I honestly think that great literature (and David Simon’s The Wire) can save the world. But, ours is currently a world of blogs, tweets, instagram, status updates and cat videos. There is a sort of loss that we are suffering, not to mention a lapse in Monday afternoon productivity due to…well, in my case, it is probably cats. I’m not sure we’ve seen the dividends of this suffering just yet, but I can imagine there will be less and less books like Lolita being published in the future. Unless someone turns Lolita into a fucking zombie OH GOD IN HEAVEN PLEASE DON’T DO THAT.

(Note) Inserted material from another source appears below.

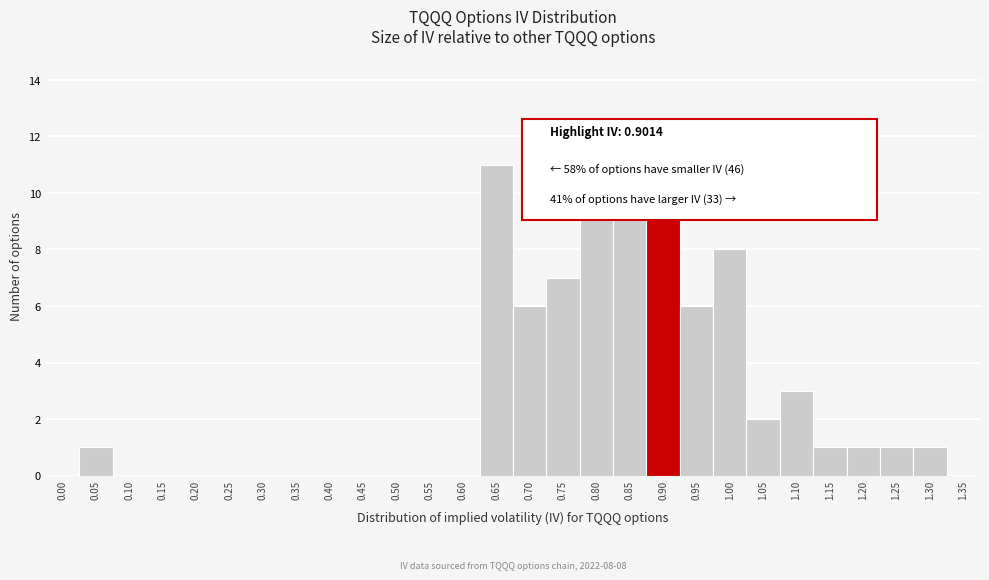

What is the sum of all values?

80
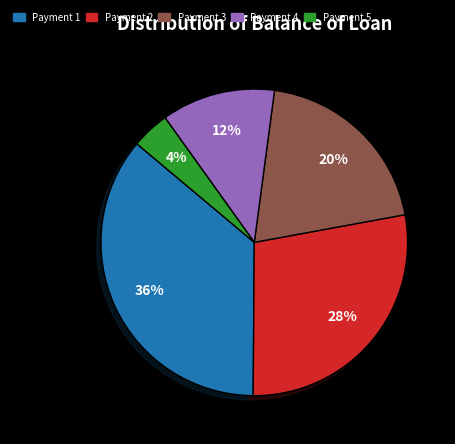

Which slice is the smallest?

Payment 5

Lately, I’m longing for something very far away from a computer screen. I’m looking for evidence of a human hand connected to a human brain and heart. The best proof is often found in the scribbles and scratches in the margins. Just look at Nabokov’s butterflies above. He had an obsession that wouldn’t quit, even here when he was working on a translation of the Pushkin’s Eugene Onegin. It’s like seeing Picasso’s brushstrokes in a museum. It’s thrilling to be that close to his moving hand. Most of the time, we can’t get that close to a writer’s hand. Unless, you look in the margins of their working manuscripts.

The above, is a page from T.S. Eliot’s The Wasteland. I love knowing what he wanted to rework, how he crossed out sections, how some words had to be cobbled out.

And this scene from The Godfather – Coppola uses TWO colored pens here! And all those arrows, all that movement while there is eating and shooting! I love it.
Maybe this is the same reason why some ladies throw their panties on stage at a Poison concert (and yes, some ladies are still doing it). Maybe we all just want to get a piece of us a little closer to the things we love. For me, it’s my eyes on beautiful words and ideas.
Though, back in the day, if Faulkner was playing the Arena, I may have thrown a pair his way.
P.S. of course, there is a Tumblr for this and that. That’s our world of today in a nut-shell, baby.